Entry requirements

120 credits in science/engineering. Either 1) Attended courses in Solid Mechanics and Introduction to Additive Manufacturing, or 2) Attended courses in Solid Mechanics and Introduction to Materials Engineering, or 3) Solid Mechanics, Numerical Analysis and Linear Algebra II. Proficiency in English equivalent to the Swedish upper secondary course English 6.

Learning outcomes

The course aims to provide a systematic approach to numerically solve simpler problems in e.g. material mechanics, stationary heat conduction and other physical phenomena.

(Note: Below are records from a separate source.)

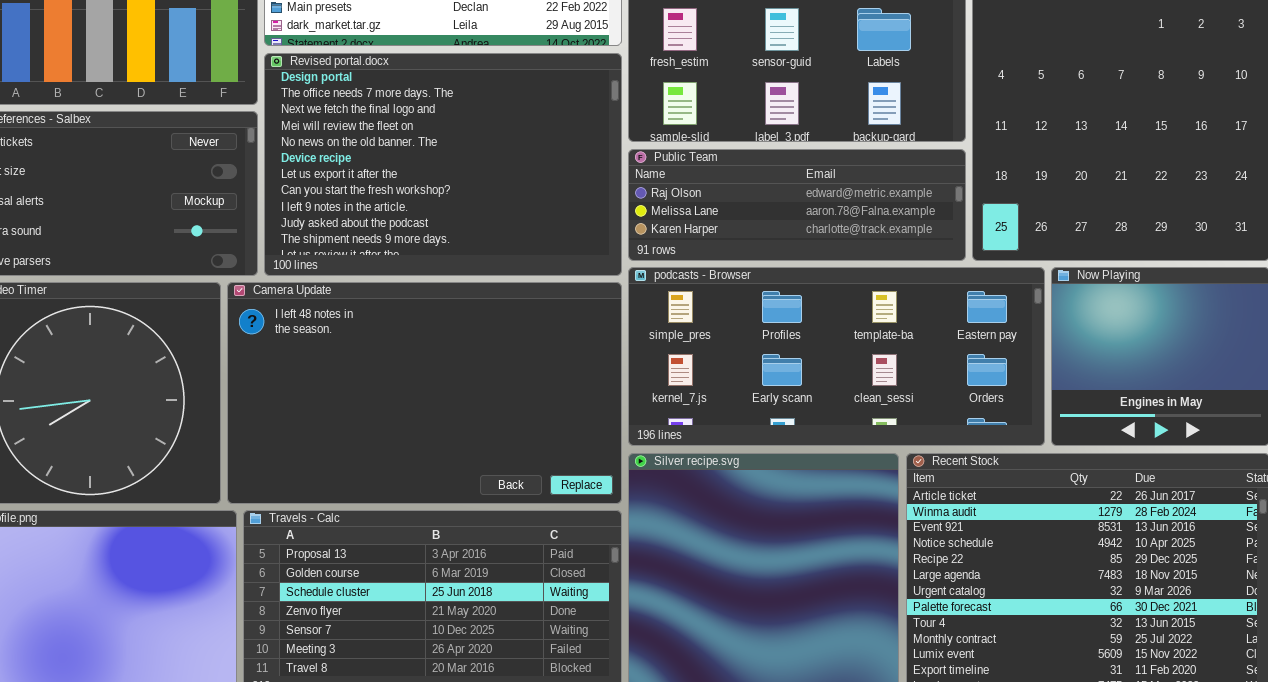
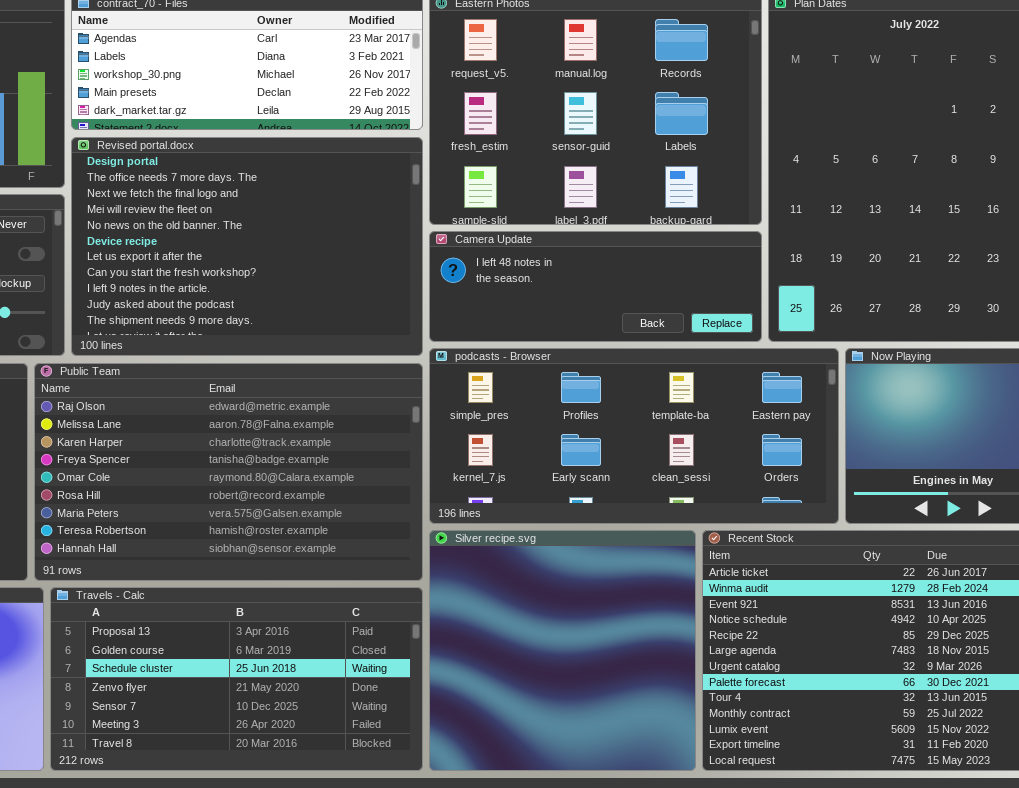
Public Team: [628,149,966,261] -> [34,363,423,581], moved, resized
Camera Update: [227,282,622,504] -> [429,231,762,342], moved, resized

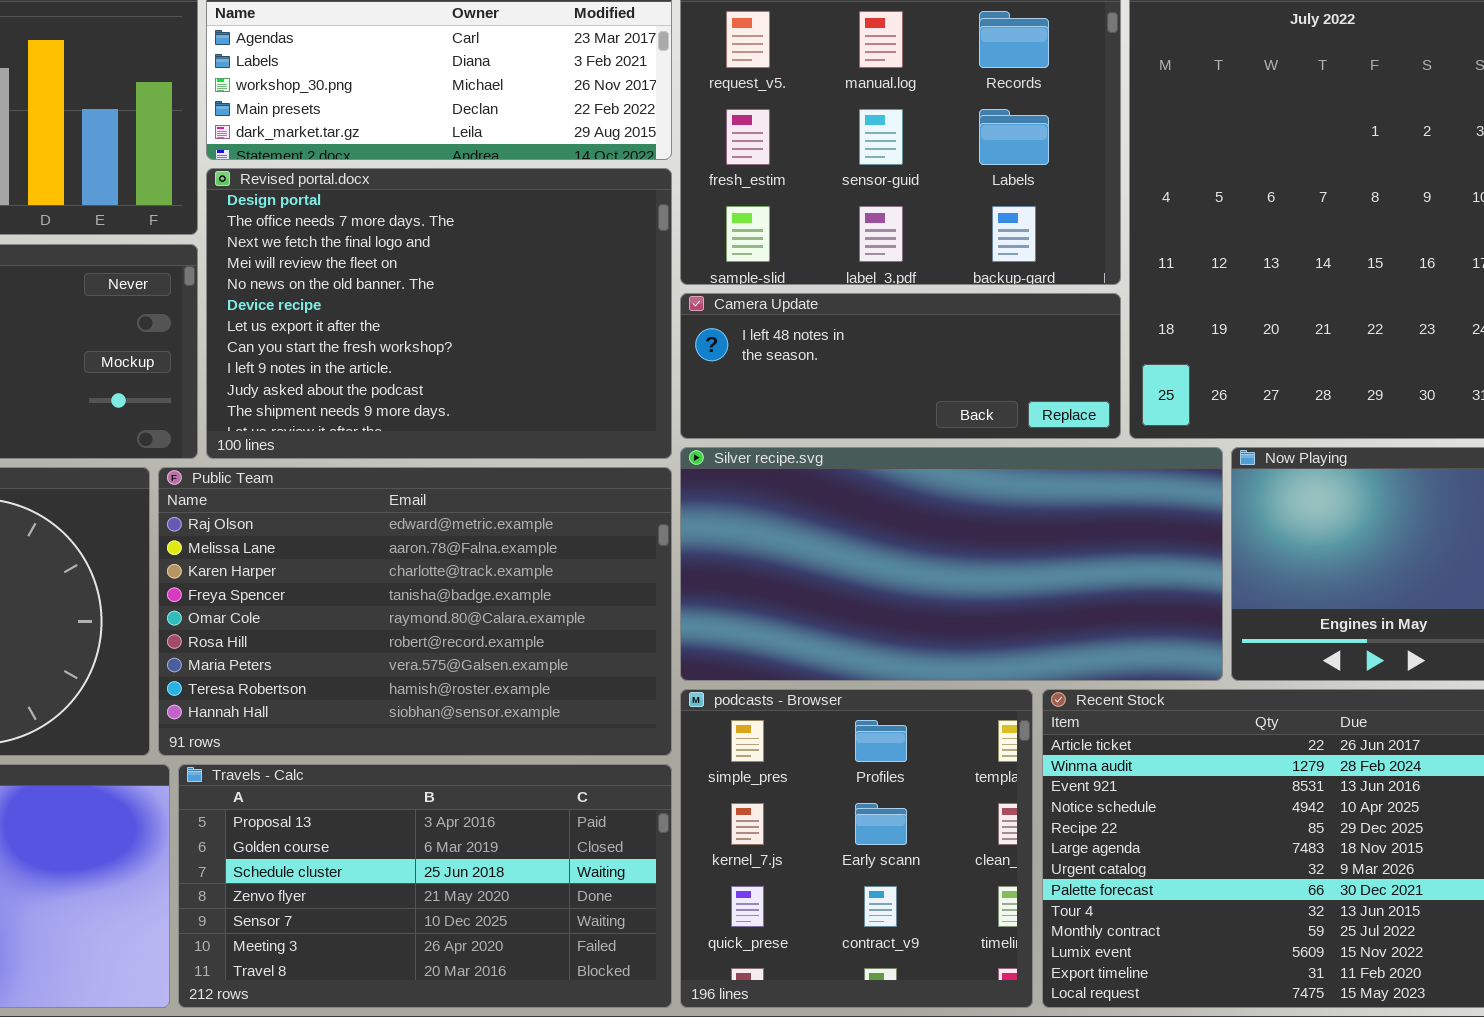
podcasts - Browser: [429,348,839,524] -> [680,689,1033,1008], moved, resized
Silver recipe.svg: [429,530,696,771] -> [680,447,1223,681], moved, resized

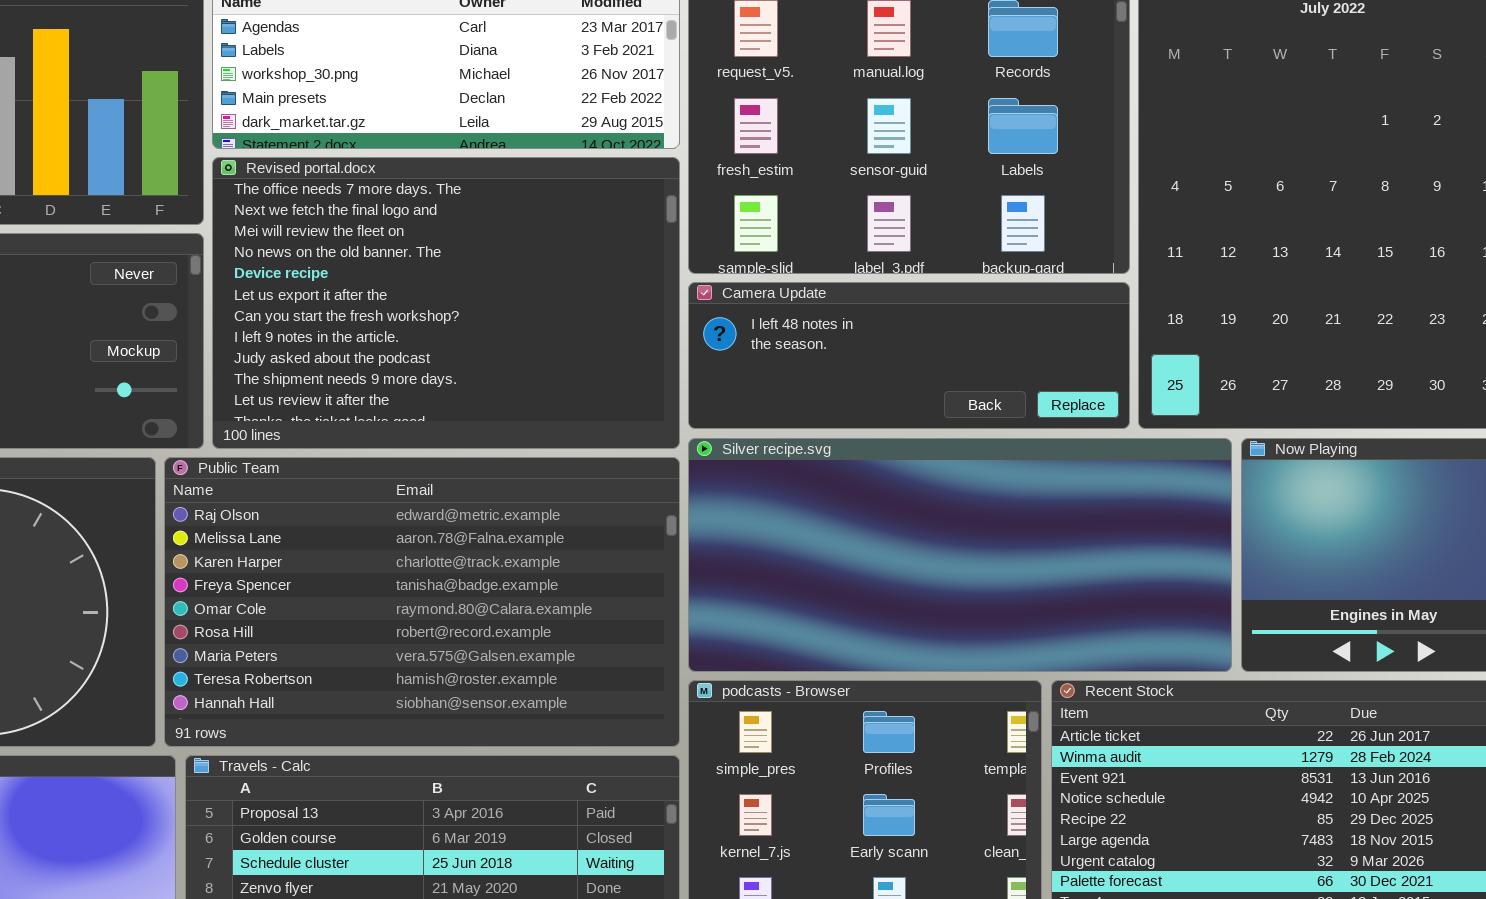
Revised portal.docx: [206,168,672,459] -> [212,157,680,449], scrolled down 1 row

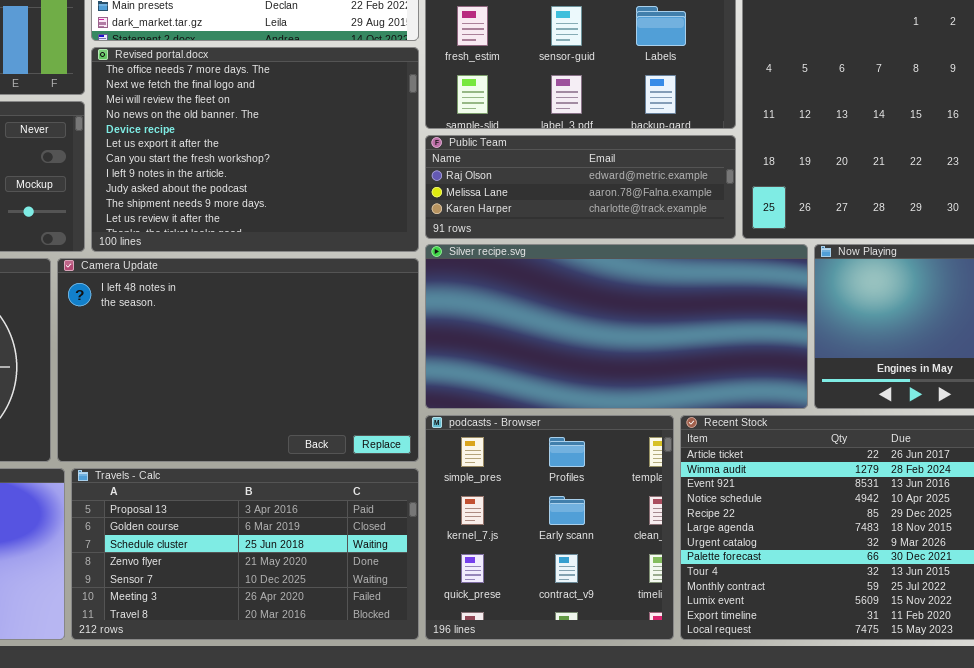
Camera Update: [688,282,1130,429] -> [57,258,419,462], moved, resized
Public Team: [164,457,680,747] -> [425,135,736,239], moved, resized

On completion of the course the student shall be able to:

• apply the concept of elastic stored energy to analyse deformations and forces in linearly elastic bodies,
• identify degrees of freedom and boundary conditions in a discrete elastic system and solve them by matrix methods,
• formulate the FE equations with weak form / virtual work principle for various problems that can be described with partial differential equations and give a physical interpretation of the different input terms,
• apply FE to solve 1D or 2D problems in linearly elastic material mechanics, stationary heat conduction and other simpler physical phenomena,
• implement simple FE solvers in Matlab.

Content

Energy methods, strong and weak formulation for analysis of physical field problems. Approximate approaches for the finite element method (FE) and the residual method. One- and two-dimensional isoparametric elements. Formulation of FE equations and their implementation in Matlab. Solution of simpler problems in material mechanics using the implemented FE algorithms in Matlab.

Instruction

Lectures, lessons/exercises.

Assessment

Assignments.

If there are special reasons for doing so, an examiner may make an exception from the method of assessment indicated and allow a student to be assessed by another method. An example of special reasons might be a certificate regarding special pedagogical support from the disability coordinator of the university.